The new rules would keep companies from playing one of their favorite inversion games: hopscotch.
Here’s how you play: say you’re a U.S. company with a foreign subsidiary. The subsidiary earned loads of money. But you don’t want to bring it back to the U.S., where you’d have to pay taxes on it. So the subsidiary loans the money to a foreign parent you create through an inversion.
“They hopscotch over their U.S. parent,” says Lee Sheppard, contributing editor to the journal Tax Notes. “That’s why it’s called hopscotch.”
Sheppard says the new Treasury rules would make hopscotching illegal. And you can’t play skinny down anymore, either. That’s a way to shrink a U.S. company’s share in a foreign firm created through an inversion.

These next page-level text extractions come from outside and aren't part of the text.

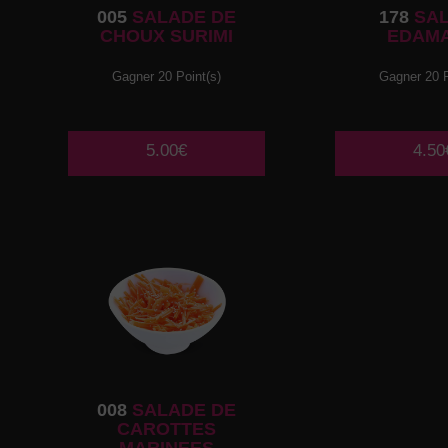
005
SALADE DE
178
SA
CHOUX SURIMI
EDAM
Gagner 20 Point(s)
Gagner 20 P
5.00€
4.50
008
SALADE DE
CAROTTES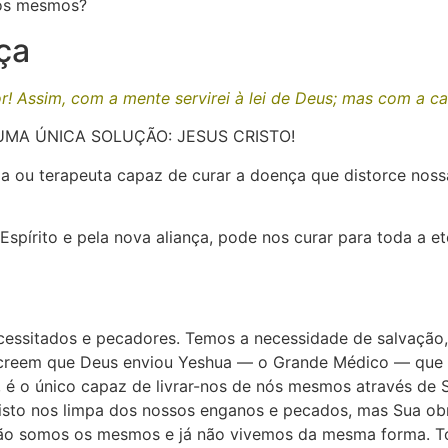
nós mesmos?
ça
! Assim, com a mente servirei à lei de Deus; mas com a ca
UMA ÚNICA SOLUÇÃO: JESUS CRISTO!
juda ou terapeuta capaz de curar a doença que distorce no
Espírito e pela nova aliança, pode nos curar para toda a 
cessitados e pecadores. Temos a necessidade de salvação
e creem que Deus enviou Yeshua — o Grande Médico — que 
é o único capaz de livrar-nos de nós mesmos através de S
isto nos limpa dos nossos enganos e pecados, mas Sua ob
 não somos os mesmos e já não vivemos da mesma forma. To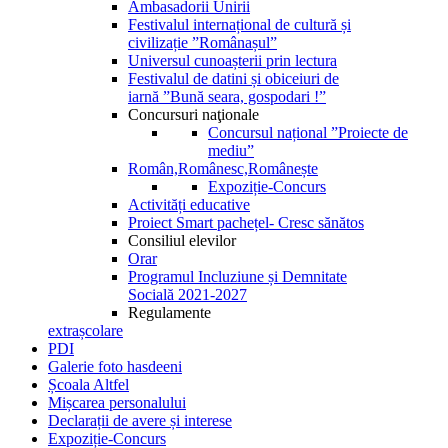
Ambasadorii Unirii
Festivalul internațional de cultură și
civilizație ”Românașul”
Universul cunoașterii prin lectura
Festivalul de datini și obiceiuri de
iarnă ”Bună seara, gospodari !”
Concursuri naţionale
Concursul național ”Proiecte de
mediu”
Român,Românesc,Românește
Expoziție-Concurs
Activități educative
Proiect Smart pachețel- Cresc sănătos
Consiliul elevilor
Orar
Programul Incluziune și Demnitate
Socială 2021-2027
Regulamente
extrașcolare
PDI
Galerie foto hasdeeni
Școala Altfel
Mișcarea personalului
Declarații de avere și interese
Expoziție-Concurs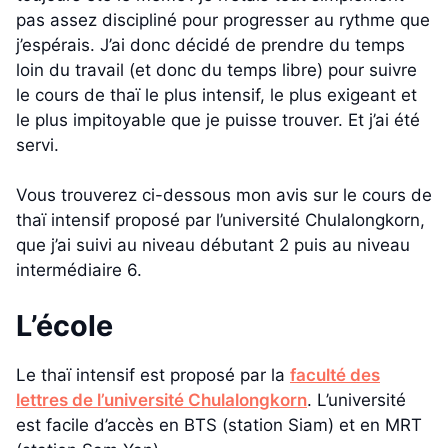
pas assez discipliné pour progresser au rythme que
j’espérais. J’ai donc décidé de prendre du temps
loin du travail (et donc du temps libre) pour suivre
le cours de thaï le plus intensif, le plus exigeant et
le plus impitoyable que je puisse trouver. Et j’ai été
servi.
Vous trouverez ci-dessous mon avis sur le cours de
thaï intensif proposé par l’université Chulalongkorn,
que j’ai suivi au niveau débutant 2 puis au niveau
intermédiaire 6.
L’école
Le thaï intensif est proposé par la
faculté des
lettres de l’université Chulalongkorn
. L’université
est facile d’accès en BTS (station Siam) et en MRT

“I think these rules will be effective at stopping some of the abuses of the past,” says Steven Rosenthal, a senior fellow at the Urban/Brookings Tax Policy Center. “The question, though, is, how effective they will be at stopping potentially new abuses.”
Especially since Treasury hasn’t banned all of the inversion games. Take earnings stripping. That’s where a U.S. company takes out a big loan from the foreign parent it creates in an inversion, and gets to write off the debt payments.
Still, Treasury is making inversions more complicated.
“A lot of transactions that might have been relatively easy are now going to have to be analyzed much more carefully,” says Ryan Dudley, a partner at the accounting firm, Friedman LLP.
In fact, some of the big inversions announced lately may not go through now, because Treasury says the new rules are effective immediately. So if you’ve announced a big inversion deal, but haven’t completed it, you may have to find a new game to play.